L'Oréal Research Grant
Previous Grant Winners
With the third ceremony of the L'Oréal African Hair and Skin Research Grant programme, L'Oréal and L'Oréal Medical Directorate wishes to highlight its strong commitment to African researchers and its ambition to contribute to the development of scientific excellence of researchers in Africa.
The three winners, from Senegal, Kenya and Nigeria were selected based on the scientific value, quality and originality of their research proposal, from more than 30 applicants, anonymously by a jury of 10 international experts on African hair and skin.
The grant offers funding for one year research project, and in addition, personalised feedback on research proposals from the selected panel of 7 African and 3 international experts of African hair and skin. The grant winners also gain visibility and a network of scientists to tailor and guide their research thus opening the door for future opportunities.
These 3 brilliant researchers were awarded a research grant at an exceptional ceremony on the 7th October 2019, in the presence of a distinguished audience in the senegal dermatology community, including representatives of public authorities, scientists, academics, intellectuals, thought leaders and organisations promoting healthy skin.
President of the jury
Dr Ophelia E. Dadzie
SOUTH AFRICAN DERMATOLOGIST AWARDED L’ORÉAL AFRICAN HAIR & SKIN RESEARCH GRANT
The clinicopathological spectrum of sub clinical acne keloidalis nuchae with correlation to its dermoscopic feature: a cross –sectional analytical study
Dr Willem Visser, Head of Dermatology, Stellenbosch University has been awarded the L’Oréal African Hair & Skin research grant for his research on Acne keloidalis nuchae (AKN). The award is open to all dermatologists and African PhD students specializing in the science of skin and hair.
Acne keloidalis nuchae (AKN) is a skin and hair condition that predominantly affects males with afro-textured hair and patients of African or mixed descent. AKN affects the nape of the neck and produces pustules, results in permanent hair loss and large areas of scarring. AKN may also affect areas beyond the nape of the neck. Dr. Visser’s study aims to investigate the earliest manifestations of its spread. The descriptive study’s objective is to describe the dermatoscopic and histopathological features of sub-clinical or early acne keloidalis nuchae.

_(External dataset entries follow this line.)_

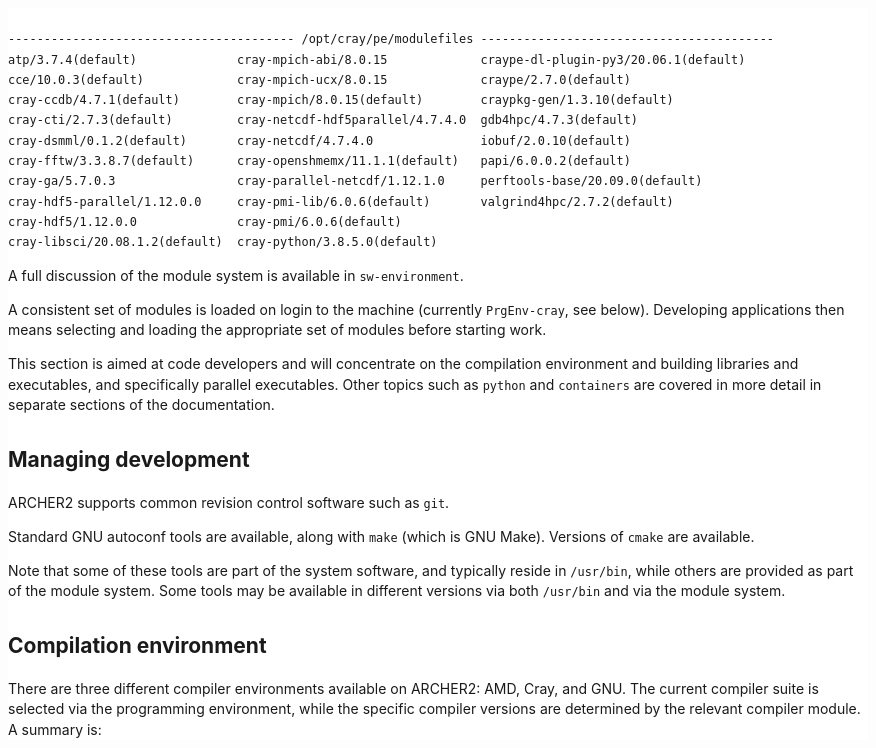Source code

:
 ``` 

---------------------------------------- /opt/cray/pe/modulefiles -----------------------------------------
atp/3.7.4(default)              cray-mpich-abi/8.0.15             craype-dl-plugin-py3/20.06.1(default)  
cce/10.0.3(default)             cray-mpich-ucx/8.0.15             craype/2.7.0(default)                  
cray-ccdb/4.7.1(default)        cray-mpich/8.0.15(default)        craypkg-gen/1.3.10(default)            
cray-cti/2.7.3(default)         cray-netcdf-hdf5parallel/4.7.4.0  gdb4hpc/4.7.3(default)                 
cray-dsmml/0.1.2(default)       cray-netcdf/4.7.4.0               iobuf/2.0.10(default)                  
cray-fftw/3.3.8.7(default)      cray-openshmemx/11.1.1(default)   papi/6.0.0.2(default)                  
cray-ga/5.7.0.3                 cray-parallel-netcdf/1.12.1.0     perftools-base/20.09.0(default)        
cray-hdf5-parallel/1.12.0.0     cray-pmi-lib/6.0.6(default)       valgrind4hpc/2.7.2(default)            
cray-hdf5/1.12.0.0              cray-pmi/6.0.6(default)           
cray-libsci/20.08.1.2(default)  cray-python/3.8.5.0(default)      
```

A full discussion of the module system is available in `sw-environment`.

A consistent set of modules is loaded on login to the machine (currently
`PrgEnv-cray`, see below). Developing applications then means selecting
and loading the appropriate set of modules before starting work.

This section is aimed at code developers and will concentrate on the
compilation environment and building libraries and executables, and
specifically parallel executables. Other topics such as `python` and
`containers` are covered in more detail in separate sections of the
documentation.

## Managing development

ARCHER2 supports common revision control software such as `git`.

Standard GNU autoconf tools are available, along with `make` (which is
GNU Make). Versions of `cmake` are available.

Note that some of these tools are part of the system software, and
typically reside in `/usr/bin`, while others are provided as part of the
module system. Some tools may be available in different versions via
both `/usr/bin` and via the module system.

## Compilation environment

There are three different compiler environments available on ARCHER2:
AMD, Cray, and GNU. The current compiler suite is selected via the
programming environment, while the specific compiler versions are
determined by the relevant compiler module. A summary is:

For patients or men in the community who are concerned about this disorder, the study aims to empower dermatologists to identify early markers of disease. For patients who are already diagnosed with AKN and in the care of a dermatologist, this study will aim to provide clinical tools to assess further spread of the disease. According to Dr Visser “If this disease is diagnosed early on, treatment may be initiated sooner and the distress associated with this disorder may be significantly lessened.”
The grant supports a one-year research project in Sub-Saharan Africa and the winner receives an amount of 10 000 Euros. The research grant aims to promote clinical and basic research on ethnic skin and hair physiology conducted by African scientists in Africa.
“L’Oreal’s Research & Innovation team is passionate about information sharing and ongoing research when it comes to hair and skin. Our recently inaugurated Research & Innovation Center in Johannesburg will collaborate with the African scientific ecosystem, universities, dermatologists, natural biodiversity centers as well as hairdressers,” explains Dr Michele Verschoore, Medical Director, L’Oreal Research & Innovation.
The jury is made up of seven African and two international experts with the necessary expertise in their respective areas. Jury member and renowned dermatologist, Professor Ncoza Dlova from the University of Kwa-Zulu Natal described the research as “Relevant, practical, important and innovative.’’
L'Oréal African Hair & Skin Research Grant
"Common Gene Expression Patterns in central centrifugal alopecia (CCCA) patients"
Dr. Khoza Nokubonga, Durban, South Africa is specialist dermatologist and lecturer in Department of Dermatology, Nelson R Mandela school of Medicine. Her main interest in the field of dermatology are : Ethnic skin and Hair disorders, Immunobullous disorders, and HIV and Skin amongst others.
About her research project:
Central centrifugal cicatricial alopecia (CCCA) is a chronic progressive scarring alopecia causing potentially devastating psychosocial consequences and permanent hair loss. CCCA typically presents in the third or fourth decade with alopecia centered on the vertex or crown of the scalp and is likely the most common form of scarring alopecia in African American patients. Clinically, CCCA demonstrates follicular dropout beginning at the vertex scalp and gradually extending peripherally.
Little is known about the genetic basis of CCCA, but an inherited predisposition to the development of CCCA is suggested by the over-representation of this disease in women of African descent, as well as familial clustering of cases.
The objective is to analyze the gene expression patterns in CCCA through study of RNA samples and establish a bank of DNA samples from 250 patients with CCCA.